Realtors Shift Strategies in Cooler Market
Cooling real estate markets have Realtors in many areas preparing for life after bidding wars and overnight increases in home prices.
Time to pack up those open house signs? Hardly, say agents like Susan Huerta of Long & Foster Real Estate in Clarksville, Maryland. Her business strategy includes a focus on first-time and other buyers rather than sellers. She also is increasing her marketing efforts.
June Fletcher, author of House Poor: Pumped Up Prices, Rising Rates, and Mortgages on Steroids: How to Survive the Coming Housing Crisis, says Realtors can prosper in changing markets by offering extra services to customers sophisticated enough to sell their own homes but too busy to do so. These services could include arranging the move or researching schools.
Check out these five expert tips on finding new business in cooling real estate markets.
Be Straight with Sellers
In areas where markets are depreciating and homeowners are losing equity, Realtors can offer programs a la carte -- charging separately for services like holding an open house or listing a property with the multiple listing service. Offering discounted, flat-fee listing services is another option. "There will be people who are going to need to save every penny," Fletcher says.
Seller education should be at the top of your to-do list, says Pam O'Connor, president and CEO of Leading Real Estate Companies of the World. Some homeowners may not realize prices are declining.
That means agents must "demonstrate the market by showing year-over-year and even month-over-month numbers from the multiple listing service," O'Connor says. "They can show current listings of comparable homes online so they can see if overpriced homes are sitting, how similar homes are priced and how they compare in terms of updating, amenities, etc."

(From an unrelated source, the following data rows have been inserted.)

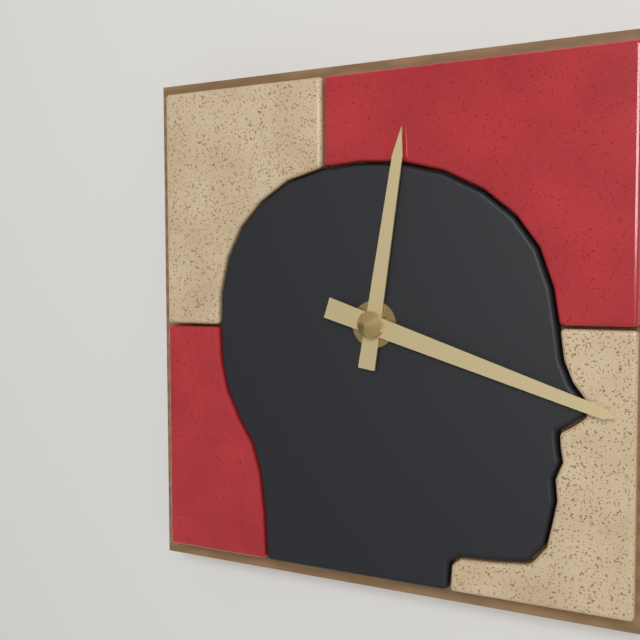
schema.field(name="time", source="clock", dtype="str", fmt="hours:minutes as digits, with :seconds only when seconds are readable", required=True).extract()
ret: 12:18
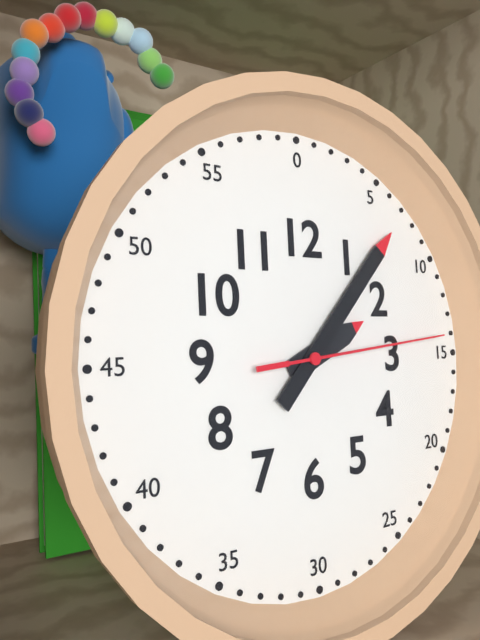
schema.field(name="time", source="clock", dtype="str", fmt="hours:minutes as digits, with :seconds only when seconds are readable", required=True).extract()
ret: 2:07:14
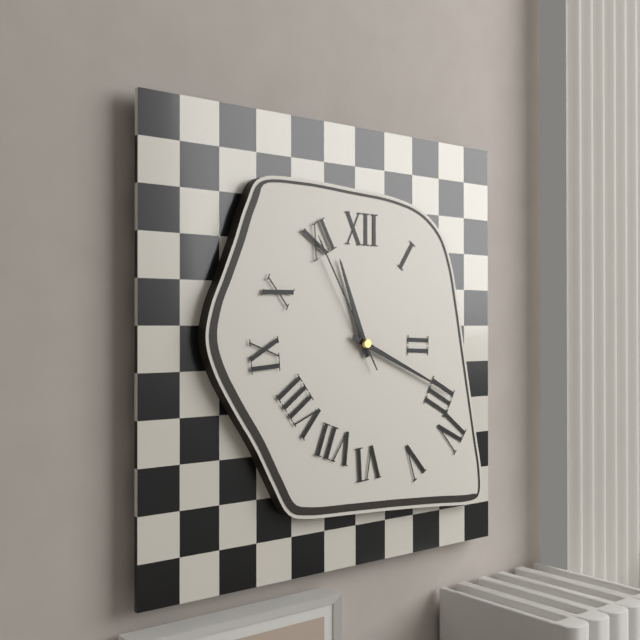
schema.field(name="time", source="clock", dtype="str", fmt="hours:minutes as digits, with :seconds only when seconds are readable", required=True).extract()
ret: 11:19:55
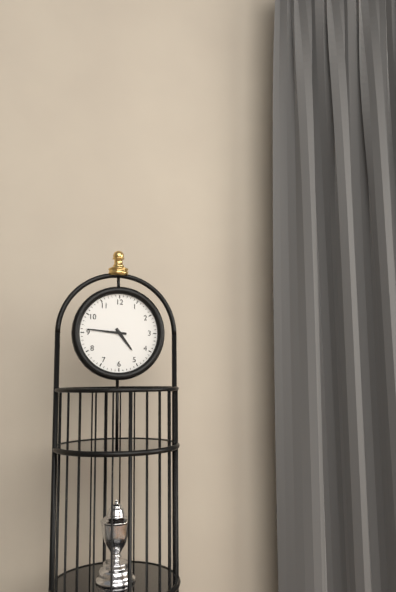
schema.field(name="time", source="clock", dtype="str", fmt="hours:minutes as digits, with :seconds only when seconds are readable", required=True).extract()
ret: 4:46
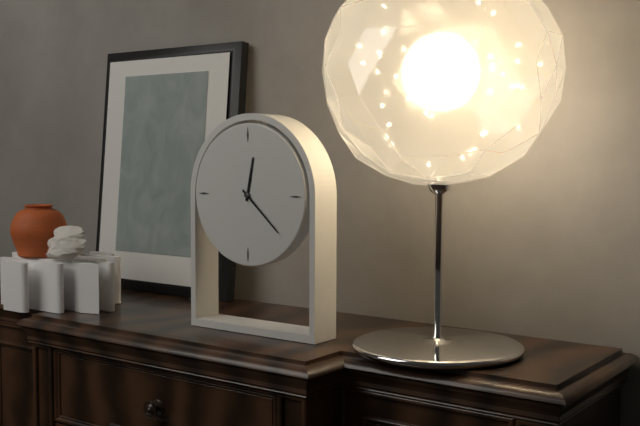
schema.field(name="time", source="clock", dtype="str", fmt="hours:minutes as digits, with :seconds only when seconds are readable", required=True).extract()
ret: 12:22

Fletcher suggests Realtors broaden their reach to include international buyers. "That's a huge untapped market," she says. "You can buy an entire single-family home in Orlando cheaper than you can put an addition on your home in England because of the exchange rate."
Today's buyers often prefer to virtually tour homes rather than drive around town with a Realtor. "Buyers search the Web first, and while they may not choose their agent there, they make judgments about companies and agents they are considering based on those sites," O'Connor says. "Realtors stand to lose if they allow national sites, like mortgage lender sites, to upstage them by offering more to consumers. If fewer buyers are in the market, this will become even more important."

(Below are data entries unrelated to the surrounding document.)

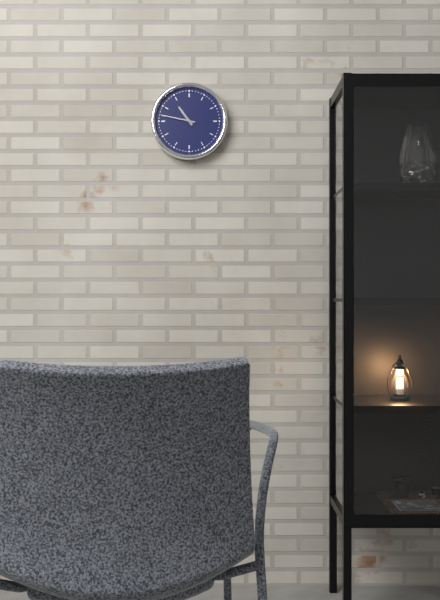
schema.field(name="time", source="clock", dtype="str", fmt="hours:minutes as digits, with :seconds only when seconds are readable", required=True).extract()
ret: 10:47
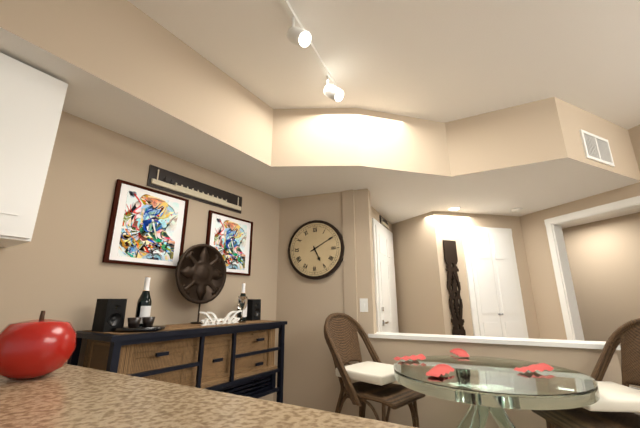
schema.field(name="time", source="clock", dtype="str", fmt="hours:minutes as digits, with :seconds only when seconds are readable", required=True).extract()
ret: 5:10
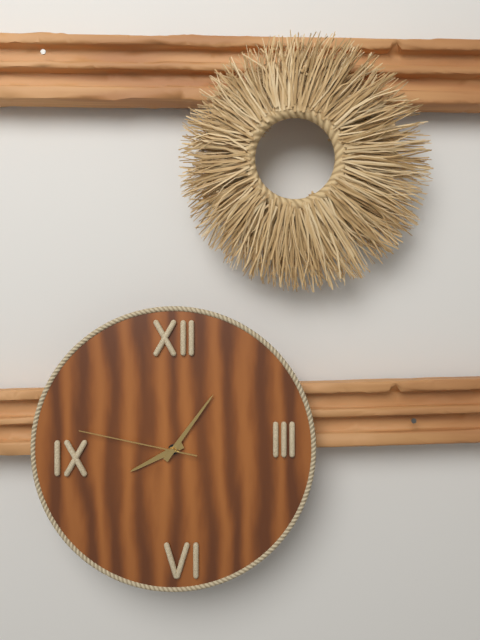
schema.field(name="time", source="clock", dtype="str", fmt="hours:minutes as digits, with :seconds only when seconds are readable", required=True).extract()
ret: 8:06:47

Huerta says a nationally accessible Web site is a vital tool for reaching buyers in your local market and beyond.
Consider the Relocation Market
Historically, when the discretionary real estate market declines, the relocation sector, which manages moves for transferring corporate employees, can be a mainstay. But that segment is also softening.

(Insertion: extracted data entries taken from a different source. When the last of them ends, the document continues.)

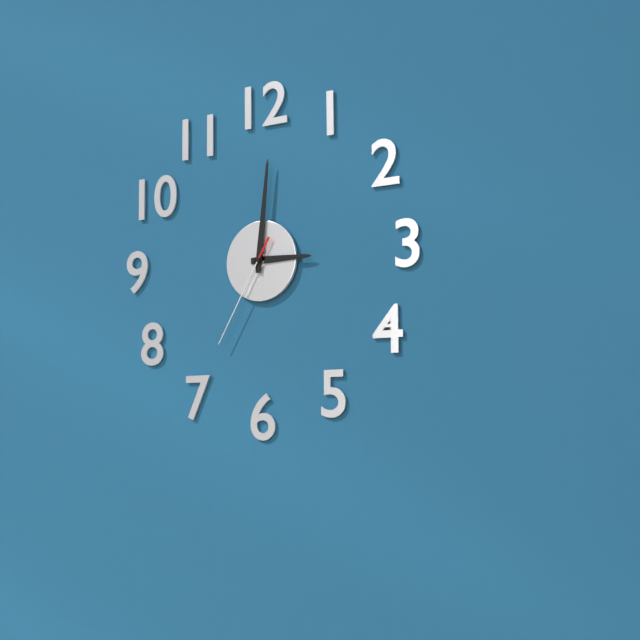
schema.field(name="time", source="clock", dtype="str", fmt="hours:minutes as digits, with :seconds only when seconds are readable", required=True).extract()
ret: 3:01:35
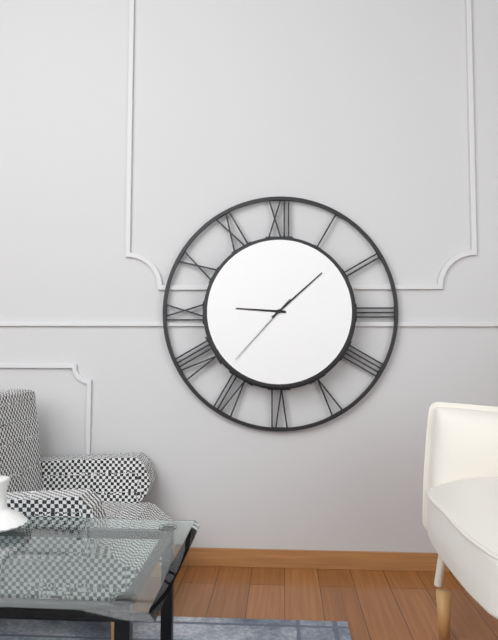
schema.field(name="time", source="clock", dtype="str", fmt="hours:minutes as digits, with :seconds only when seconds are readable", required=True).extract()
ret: 9:08:37
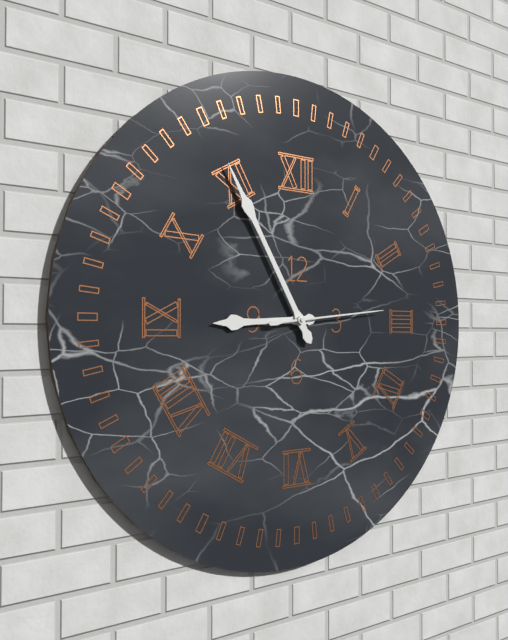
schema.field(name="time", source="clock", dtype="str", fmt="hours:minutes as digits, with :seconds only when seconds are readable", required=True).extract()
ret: 8:55:14
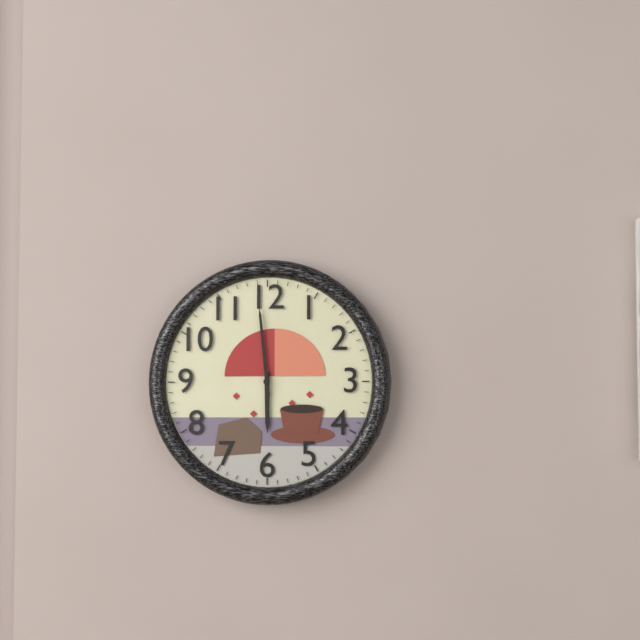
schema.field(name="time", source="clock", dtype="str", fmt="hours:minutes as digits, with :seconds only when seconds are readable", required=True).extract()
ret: 5:59
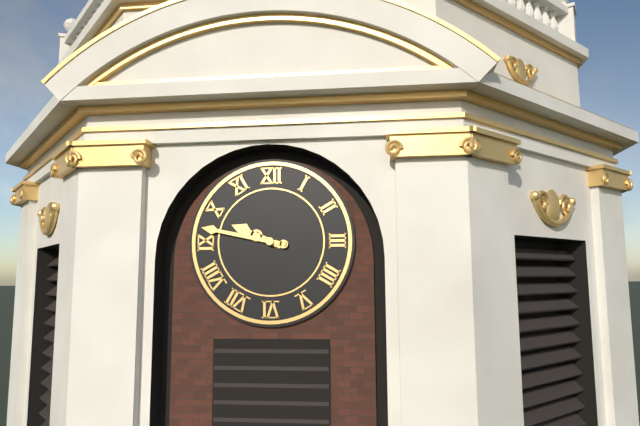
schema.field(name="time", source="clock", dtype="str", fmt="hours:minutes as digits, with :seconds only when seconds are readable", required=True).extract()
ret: 9:47
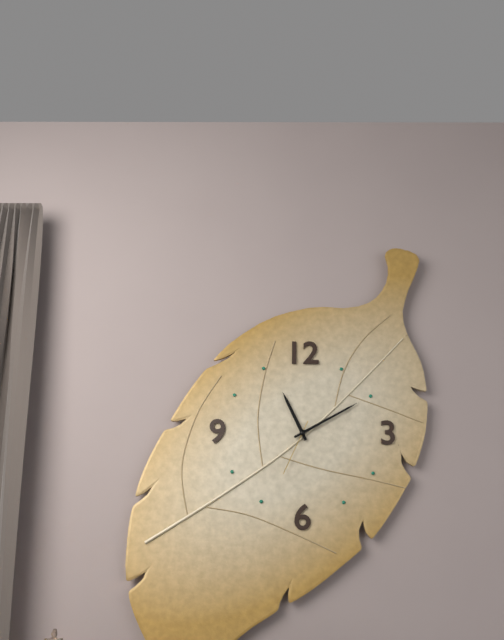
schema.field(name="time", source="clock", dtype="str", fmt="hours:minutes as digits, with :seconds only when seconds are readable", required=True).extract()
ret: 11:10:34
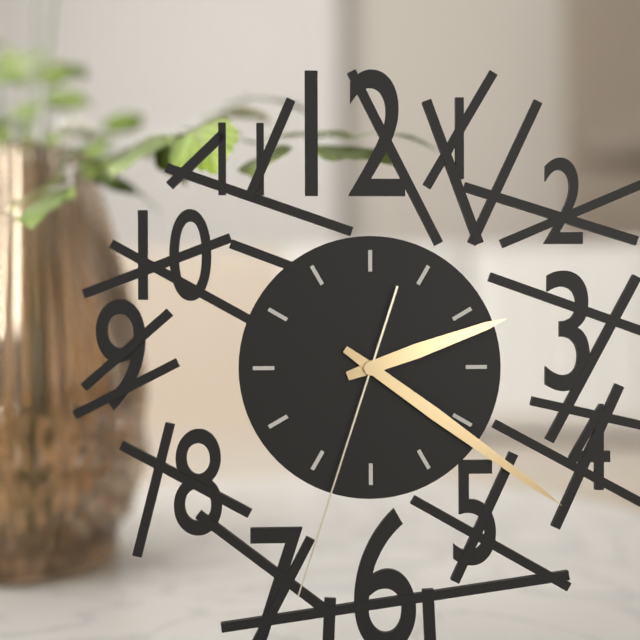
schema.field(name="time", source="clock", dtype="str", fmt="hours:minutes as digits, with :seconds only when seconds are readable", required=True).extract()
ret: 2:21:33
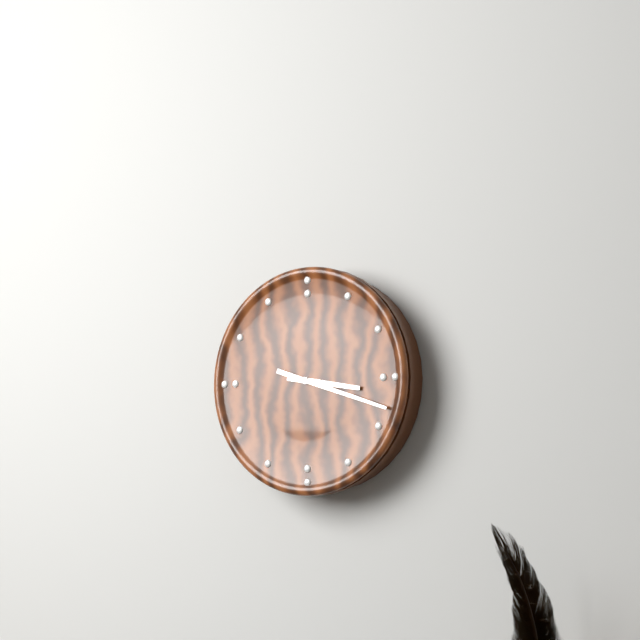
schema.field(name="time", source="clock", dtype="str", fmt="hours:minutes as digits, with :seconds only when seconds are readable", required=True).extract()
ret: 3:18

"Corporate moves have declined in general in recent years due to cost-of-living resistance, virtual work opportunities, slower job growth and corporate cost containment, so relocation volume may not be as pronounced in a future downturn," O'Connor says. "But it's always good for Realtors to maintain relationships with relocation companies and corporations that dole out this business, and that means being willing to handle it in an active market when you may not need the referrals. Those business sources remember who was there for them in the busy times."
Remember Real Estate 101
It never hurts to go back to the basics: educating sellers on market changes, making sure you have a great Web site and targeting a specific niche like first-time buyers. In any market, sound real estate practices pay off.